Saved entries
########################################
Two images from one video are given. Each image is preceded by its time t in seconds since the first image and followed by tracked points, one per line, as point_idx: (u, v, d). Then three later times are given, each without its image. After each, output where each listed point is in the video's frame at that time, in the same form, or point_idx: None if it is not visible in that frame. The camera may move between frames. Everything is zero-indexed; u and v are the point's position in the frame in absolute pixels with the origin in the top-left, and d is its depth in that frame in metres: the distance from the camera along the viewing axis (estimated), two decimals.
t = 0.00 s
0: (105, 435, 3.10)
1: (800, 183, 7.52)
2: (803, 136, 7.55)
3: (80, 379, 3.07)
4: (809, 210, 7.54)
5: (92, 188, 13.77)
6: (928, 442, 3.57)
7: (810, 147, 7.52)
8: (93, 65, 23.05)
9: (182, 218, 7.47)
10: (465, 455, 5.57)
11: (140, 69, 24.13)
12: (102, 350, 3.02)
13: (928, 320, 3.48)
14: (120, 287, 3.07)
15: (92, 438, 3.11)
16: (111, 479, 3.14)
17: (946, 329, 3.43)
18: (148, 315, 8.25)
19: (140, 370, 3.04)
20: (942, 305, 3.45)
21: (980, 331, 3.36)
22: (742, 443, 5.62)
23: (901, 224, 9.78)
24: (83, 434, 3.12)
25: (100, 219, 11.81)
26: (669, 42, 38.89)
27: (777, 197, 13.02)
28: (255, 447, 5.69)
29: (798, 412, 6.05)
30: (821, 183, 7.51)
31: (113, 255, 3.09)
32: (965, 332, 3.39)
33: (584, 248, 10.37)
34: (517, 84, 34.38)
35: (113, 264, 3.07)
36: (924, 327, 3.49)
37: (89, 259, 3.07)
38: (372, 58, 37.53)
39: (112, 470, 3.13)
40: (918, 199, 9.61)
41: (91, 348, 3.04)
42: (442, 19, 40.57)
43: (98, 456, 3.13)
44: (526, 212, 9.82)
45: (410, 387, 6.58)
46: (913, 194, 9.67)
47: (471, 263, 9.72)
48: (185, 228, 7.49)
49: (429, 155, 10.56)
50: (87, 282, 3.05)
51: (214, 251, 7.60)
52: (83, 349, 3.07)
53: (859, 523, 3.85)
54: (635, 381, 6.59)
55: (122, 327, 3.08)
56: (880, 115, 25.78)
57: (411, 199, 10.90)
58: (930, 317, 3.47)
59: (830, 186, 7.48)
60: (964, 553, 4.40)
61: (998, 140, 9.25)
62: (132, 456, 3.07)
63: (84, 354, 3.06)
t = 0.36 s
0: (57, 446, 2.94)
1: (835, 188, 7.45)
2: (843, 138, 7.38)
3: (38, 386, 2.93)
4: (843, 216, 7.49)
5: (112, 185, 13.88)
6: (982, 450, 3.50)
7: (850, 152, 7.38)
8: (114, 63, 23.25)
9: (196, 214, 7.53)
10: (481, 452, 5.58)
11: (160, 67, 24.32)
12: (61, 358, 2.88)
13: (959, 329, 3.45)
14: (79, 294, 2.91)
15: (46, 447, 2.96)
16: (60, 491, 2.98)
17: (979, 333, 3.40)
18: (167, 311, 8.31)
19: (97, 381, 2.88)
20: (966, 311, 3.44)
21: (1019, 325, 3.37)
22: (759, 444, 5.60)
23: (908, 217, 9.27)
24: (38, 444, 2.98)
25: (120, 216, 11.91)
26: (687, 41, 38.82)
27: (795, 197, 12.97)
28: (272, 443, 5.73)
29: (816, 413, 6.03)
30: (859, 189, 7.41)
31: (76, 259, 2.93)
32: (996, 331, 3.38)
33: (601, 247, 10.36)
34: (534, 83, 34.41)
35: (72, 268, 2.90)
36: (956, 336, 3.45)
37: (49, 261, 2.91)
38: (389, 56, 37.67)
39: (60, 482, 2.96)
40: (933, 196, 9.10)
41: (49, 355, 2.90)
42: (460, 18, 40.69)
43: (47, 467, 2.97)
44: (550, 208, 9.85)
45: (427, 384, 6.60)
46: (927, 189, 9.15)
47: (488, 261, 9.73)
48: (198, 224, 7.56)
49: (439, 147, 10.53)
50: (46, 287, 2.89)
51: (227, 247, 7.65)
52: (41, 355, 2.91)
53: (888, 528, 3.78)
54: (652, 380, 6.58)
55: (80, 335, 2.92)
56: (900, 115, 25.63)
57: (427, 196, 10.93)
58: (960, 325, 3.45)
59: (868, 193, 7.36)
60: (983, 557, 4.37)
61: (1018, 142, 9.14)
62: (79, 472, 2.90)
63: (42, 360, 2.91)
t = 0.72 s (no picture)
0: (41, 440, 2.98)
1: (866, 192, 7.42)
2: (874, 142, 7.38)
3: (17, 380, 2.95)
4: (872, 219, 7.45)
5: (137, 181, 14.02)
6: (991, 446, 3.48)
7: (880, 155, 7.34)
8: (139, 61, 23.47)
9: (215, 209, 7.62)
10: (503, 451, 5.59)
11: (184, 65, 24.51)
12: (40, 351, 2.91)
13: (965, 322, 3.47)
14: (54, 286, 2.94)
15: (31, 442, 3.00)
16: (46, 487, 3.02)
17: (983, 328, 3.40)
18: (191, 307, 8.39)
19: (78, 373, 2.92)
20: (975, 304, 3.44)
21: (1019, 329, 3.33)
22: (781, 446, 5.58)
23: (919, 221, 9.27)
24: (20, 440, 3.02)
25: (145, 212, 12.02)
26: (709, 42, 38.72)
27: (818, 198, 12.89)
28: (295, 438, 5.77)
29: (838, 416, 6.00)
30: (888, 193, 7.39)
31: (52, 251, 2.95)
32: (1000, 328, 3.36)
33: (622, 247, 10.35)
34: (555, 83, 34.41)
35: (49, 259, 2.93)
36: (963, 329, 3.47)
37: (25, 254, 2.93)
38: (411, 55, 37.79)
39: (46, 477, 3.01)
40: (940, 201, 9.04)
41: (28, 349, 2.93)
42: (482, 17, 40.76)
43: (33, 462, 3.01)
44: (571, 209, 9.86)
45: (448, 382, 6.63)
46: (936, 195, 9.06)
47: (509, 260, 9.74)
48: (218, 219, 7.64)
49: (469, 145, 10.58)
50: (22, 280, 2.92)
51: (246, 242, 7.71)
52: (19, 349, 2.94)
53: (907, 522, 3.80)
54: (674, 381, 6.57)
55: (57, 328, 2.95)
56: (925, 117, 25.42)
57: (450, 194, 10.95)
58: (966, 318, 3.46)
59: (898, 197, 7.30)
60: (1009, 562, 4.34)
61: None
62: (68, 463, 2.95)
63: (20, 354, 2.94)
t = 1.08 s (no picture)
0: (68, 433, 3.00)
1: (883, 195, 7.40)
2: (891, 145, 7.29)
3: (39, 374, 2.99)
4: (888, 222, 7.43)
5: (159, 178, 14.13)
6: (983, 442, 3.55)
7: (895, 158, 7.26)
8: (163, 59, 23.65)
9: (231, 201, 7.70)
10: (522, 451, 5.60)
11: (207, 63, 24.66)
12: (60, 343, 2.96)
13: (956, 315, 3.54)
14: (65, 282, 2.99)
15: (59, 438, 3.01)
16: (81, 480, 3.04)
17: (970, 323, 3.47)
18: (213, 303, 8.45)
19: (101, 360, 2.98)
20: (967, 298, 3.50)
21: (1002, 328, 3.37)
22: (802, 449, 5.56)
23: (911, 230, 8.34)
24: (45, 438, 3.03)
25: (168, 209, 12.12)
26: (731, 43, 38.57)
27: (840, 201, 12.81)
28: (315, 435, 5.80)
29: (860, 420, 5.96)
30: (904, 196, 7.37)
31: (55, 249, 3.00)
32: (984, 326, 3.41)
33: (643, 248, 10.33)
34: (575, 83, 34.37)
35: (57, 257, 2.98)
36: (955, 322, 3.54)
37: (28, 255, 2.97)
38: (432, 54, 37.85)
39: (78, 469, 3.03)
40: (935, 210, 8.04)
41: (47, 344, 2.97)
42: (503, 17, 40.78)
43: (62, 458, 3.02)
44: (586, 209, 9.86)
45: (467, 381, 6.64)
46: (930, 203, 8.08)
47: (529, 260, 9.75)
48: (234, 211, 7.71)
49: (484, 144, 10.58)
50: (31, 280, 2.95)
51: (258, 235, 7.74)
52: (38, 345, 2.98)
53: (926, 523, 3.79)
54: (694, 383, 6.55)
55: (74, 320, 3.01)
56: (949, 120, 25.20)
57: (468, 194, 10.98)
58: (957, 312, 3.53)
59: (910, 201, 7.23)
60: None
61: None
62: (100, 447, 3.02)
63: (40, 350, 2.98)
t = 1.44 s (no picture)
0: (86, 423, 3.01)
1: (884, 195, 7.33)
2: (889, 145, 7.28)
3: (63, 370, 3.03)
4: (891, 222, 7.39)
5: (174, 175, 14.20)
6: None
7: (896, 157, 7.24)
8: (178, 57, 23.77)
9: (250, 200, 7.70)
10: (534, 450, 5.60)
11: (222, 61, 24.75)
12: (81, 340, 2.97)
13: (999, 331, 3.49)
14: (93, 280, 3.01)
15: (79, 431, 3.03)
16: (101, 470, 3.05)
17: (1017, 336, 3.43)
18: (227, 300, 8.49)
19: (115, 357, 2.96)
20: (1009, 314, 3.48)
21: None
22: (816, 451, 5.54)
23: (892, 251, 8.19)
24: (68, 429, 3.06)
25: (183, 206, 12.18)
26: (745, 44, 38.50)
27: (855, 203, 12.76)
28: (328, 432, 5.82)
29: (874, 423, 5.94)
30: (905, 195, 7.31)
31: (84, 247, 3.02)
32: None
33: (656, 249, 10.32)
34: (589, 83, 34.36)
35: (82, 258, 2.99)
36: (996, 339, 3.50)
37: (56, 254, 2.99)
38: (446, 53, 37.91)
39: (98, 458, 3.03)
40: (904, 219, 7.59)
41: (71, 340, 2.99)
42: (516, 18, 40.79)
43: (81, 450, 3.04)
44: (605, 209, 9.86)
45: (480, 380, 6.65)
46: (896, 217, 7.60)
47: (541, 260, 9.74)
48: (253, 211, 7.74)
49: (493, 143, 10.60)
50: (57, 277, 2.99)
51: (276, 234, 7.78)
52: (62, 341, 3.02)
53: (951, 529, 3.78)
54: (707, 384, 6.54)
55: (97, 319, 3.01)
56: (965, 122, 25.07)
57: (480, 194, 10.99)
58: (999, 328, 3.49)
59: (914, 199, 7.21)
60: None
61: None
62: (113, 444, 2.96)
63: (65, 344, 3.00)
########################################
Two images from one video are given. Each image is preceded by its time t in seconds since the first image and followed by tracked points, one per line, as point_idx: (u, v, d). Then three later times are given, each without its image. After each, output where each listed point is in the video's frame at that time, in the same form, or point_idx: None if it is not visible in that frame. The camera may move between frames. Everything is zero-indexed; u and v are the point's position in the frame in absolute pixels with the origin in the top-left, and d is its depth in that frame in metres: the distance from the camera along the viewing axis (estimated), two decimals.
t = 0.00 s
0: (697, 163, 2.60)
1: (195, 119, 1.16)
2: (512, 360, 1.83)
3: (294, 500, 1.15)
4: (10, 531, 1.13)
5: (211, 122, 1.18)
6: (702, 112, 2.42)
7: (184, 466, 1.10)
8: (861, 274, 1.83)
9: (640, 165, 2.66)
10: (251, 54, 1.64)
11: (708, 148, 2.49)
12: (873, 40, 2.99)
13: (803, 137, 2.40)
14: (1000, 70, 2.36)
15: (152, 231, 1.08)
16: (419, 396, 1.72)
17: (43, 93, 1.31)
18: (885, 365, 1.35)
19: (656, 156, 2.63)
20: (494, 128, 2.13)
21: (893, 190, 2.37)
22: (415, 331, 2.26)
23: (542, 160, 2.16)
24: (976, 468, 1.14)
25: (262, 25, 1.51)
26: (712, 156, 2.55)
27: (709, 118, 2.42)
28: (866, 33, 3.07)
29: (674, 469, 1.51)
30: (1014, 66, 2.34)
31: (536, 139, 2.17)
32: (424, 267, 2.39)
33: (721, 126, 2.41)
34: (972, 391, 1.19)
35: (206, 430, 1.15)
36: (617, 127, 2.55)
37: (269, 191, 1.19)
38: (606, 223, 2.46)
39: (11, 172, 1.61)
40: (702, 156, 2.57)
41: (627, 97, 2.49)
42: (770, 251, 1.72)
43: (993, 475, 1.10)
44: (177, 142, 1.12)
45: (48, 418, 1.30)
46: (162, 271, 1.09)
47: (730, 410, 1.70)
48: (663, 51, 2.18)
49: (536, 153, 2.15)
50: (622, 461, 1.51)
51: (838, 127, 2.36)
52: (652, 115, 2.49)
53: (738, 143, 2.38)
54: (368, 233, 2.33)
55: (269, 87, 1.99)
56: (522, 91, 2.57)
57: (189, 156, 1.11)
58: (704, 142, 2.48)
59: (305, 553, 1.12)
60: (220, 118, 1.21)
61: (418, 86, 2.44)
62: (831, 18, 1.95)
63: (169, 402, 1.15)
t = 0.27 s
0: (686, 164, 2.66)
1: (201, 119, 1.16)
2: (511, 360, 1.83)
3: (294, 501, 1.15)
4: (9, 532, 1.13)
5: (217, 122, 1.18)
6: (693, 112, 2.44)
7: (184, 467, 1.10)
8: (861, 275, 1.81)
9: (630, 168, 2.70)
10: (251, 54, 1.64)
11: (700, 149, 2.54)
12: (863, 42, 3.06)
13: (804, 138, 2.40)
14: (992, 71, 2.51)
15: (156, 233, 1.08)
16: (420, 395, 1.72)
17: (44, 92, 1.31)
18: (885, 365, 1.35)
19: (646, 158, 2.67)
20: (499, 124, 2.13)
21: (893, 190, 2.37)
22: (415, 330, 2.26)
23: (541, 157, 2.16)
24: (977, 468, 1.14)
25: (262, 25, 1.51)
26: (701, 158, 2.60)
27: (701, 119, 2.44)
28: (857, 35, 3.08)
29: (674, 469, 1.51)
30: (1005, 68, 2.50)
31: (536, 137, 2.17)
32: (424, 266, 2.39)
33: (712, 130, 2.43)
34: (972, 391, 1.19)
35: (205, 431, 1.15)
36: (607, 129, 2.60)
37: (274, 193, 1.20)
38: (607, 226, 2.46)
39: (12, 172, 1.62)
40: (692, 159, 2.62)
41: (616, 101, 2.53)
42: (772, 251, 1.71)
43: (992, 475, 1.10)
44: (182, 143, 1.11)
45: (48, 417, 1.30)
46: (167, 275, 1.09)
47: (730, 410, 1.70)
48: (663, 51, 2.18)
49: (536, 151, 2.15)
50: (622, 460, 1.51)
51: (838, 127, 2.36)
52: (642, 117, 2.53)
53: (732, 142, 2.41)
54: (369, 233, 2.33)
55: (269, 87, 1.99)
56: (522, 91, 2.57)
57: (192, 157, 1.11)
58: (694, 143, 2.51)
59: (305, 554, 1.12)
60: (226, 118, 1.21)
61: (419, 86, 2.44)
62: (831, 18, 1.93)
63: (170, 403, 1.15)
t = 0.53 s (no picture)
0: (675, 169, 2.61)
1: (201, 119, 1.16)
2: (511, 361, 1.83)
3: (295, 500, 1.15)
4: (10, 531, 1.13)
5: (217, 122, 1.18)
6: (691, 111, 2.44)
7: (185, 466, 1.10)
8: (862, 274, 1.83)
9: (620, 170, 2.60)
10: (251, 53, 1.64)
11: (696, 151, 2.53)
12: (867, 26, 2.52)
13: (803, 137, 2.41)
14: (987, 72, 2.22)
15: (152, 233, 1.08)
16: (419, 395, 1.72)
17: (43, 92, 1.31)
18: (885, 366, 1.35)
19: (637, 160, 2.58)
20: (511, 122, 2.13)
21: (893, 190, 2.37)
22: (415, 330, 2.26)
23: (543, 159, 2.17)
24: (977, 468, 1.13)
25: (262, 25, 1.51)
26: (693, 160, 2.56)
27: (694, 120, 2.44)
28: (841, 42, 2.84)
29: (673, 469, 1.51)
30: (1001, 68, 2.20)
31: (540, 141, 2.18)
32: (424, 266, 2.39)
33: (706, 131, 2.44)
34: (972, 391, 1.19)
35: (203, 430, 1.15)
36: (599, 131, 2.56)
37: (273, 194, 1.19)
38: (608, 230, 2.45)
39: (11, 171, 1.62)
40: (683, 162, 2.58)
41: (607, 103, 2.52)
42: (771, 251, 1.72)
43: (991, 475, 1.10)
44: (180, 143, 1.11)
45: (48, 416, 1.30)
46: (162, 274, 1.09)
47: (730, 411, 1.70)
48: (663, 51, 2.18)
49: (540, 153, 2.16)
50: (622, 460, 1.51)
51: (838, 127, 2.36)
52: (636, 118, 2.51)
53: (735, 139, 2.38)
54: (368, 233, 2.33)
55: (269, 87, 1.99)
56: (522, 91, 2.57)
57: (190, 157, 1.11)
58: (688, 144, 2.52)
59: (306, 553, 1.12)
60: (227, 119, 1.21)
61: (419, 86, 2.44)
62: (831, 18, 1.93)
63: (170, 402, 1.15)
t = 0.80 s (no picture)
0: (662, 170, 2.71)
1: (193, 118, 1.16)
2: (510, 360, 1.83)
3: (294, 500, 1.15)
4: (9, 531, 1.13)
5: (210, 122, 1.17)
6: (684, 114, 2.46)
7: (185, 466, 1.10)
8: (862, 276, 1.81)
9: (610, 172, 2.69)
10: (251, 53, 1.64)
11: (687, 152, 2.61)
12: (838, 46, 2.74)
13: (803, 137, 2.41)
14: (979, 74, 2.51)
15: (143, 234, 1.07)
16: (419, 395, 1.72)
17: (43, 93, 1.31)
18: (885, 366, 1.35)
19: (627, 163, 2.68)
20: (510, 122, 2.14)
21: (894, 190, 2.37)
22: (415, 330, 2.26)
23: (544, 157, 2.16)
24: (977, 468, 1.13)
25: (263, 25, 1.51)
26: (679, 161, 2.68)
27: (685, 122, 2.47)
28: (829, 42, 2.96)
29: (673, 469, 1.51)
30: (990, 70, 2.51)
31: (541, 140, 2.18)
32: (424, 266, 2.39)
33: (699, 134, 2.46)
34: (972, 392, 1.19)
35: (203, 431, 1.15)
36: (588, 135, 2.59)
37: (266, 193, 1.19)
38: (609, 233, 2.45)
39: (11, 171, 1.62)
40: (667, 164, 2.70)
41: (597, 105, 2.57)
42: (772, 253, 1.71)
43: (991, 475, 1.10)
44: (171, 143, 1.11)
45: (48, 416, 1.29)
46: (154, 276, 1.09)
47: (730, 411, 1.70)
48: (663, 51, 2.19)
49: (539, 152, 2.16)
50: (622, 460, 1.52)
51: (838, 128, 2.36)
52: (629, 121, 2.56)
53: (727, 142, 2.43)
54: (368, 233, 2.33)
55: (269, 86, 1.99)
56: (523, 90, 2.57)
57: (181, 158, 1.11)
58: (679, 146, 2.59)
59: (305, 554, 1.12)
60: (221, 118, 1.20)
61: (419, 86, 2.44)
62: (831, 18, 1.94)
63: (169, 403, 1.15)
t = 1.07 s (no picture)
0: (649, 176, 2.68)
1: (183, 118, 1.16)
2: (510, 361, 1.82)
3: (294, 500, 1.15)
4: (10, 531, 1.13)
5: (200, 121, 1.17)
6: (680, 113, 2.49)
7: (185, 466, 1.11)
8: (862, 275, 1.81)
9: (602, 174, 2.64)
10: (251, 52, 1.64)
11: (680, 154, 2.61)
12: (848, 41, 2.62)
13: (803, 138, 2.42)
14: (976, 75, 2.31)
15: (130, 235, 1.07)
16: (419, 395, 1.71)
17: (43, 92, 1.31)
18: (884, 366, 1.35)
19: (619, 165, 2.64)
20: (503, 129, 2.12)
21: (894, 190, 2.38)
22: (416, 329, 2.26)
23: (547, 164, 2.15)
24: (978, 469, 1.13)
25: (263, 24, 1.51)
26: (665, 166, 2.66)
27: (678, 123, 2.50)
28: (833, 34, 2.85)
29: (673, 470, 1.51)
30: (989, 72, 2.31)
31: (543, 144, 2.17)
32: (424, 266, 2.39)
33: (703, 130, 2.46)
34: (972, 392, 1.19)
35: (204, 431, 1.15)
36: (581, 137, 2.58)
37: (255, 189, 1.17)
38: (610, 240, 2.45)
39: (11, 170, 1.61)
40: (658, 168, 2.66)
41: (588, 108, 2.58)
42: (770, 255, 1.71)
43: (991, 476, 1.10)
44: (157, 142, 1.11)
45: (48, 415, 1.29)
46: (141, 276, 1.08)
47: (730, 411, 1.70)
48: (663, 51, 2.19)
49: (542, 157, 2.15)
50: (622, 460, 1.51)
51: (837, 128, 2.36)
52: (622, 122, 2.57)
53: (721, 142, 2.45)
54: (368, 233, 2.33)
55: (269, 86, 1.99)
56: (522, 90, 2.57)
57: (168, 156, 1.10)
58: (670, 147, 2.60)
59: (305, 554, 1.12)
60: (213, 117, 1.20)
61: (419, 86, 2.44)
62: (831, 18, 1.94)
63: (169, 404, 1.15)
########################################
ABOUT THIS EXERCISE: Reproduce only the lines above spanning from the line containing "10: (481, 452, 5.58)" through the line containing "24: (38, 444, 2.98)", word for word.

WRITTEN RESPONSE:
10: (481, 452, 5.58)
11: (160, 67, 24.32)
12: (61, 358, 2.88)
13: (959, 329, 3.45)
14: (79, 294, 2.91)
15: (46, 447, 2.96)
16: (60, 491, 2.98)
17: (979, 333, 3.40)
18: (167, 311, 8.31)
19: (97, 381, 2.88)
20: (966, 311, 3.44)
21: (1019, 325, 3.37)
22: (759, 444, 5.60)
23: (908, 217, 9.27)
24: (38, 444, 2.98)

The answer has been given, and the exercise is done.